### WHAT THE EXERCISE ASKS
Pictures are not part of the copy; repeat everything else in the records exactly.
####################
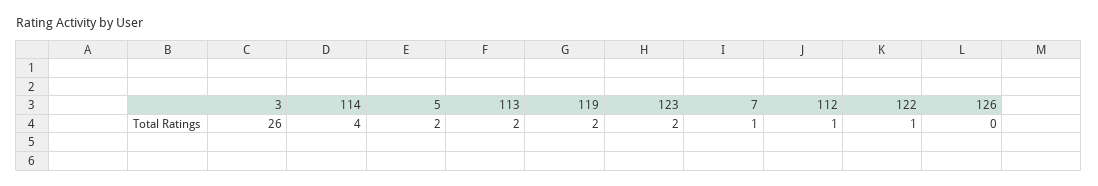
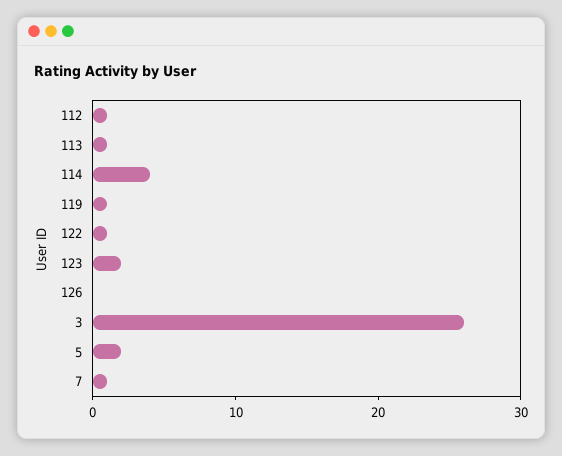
  {
    "3": 26,
    "114": 4,
    "5": 2,
-   "113": 2,
+   "113": 1,
-   "119": 2,
+   "119": 1,
    "123": 2,
    "7": 1,
    "112": 1,
    "122": 1,
    "126": 0
  }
####################
### OUTPUT OF THE TASK
  {
    "3": 26,
    "114": 4,
    "5": 2,
-   "113": 2,
+   "113": 1,
-   "119": 2,
+   "119": 1,
    "123": 2,
    "7": 1,
    "112": 1,
    "122": 1,
    "126": 0
  }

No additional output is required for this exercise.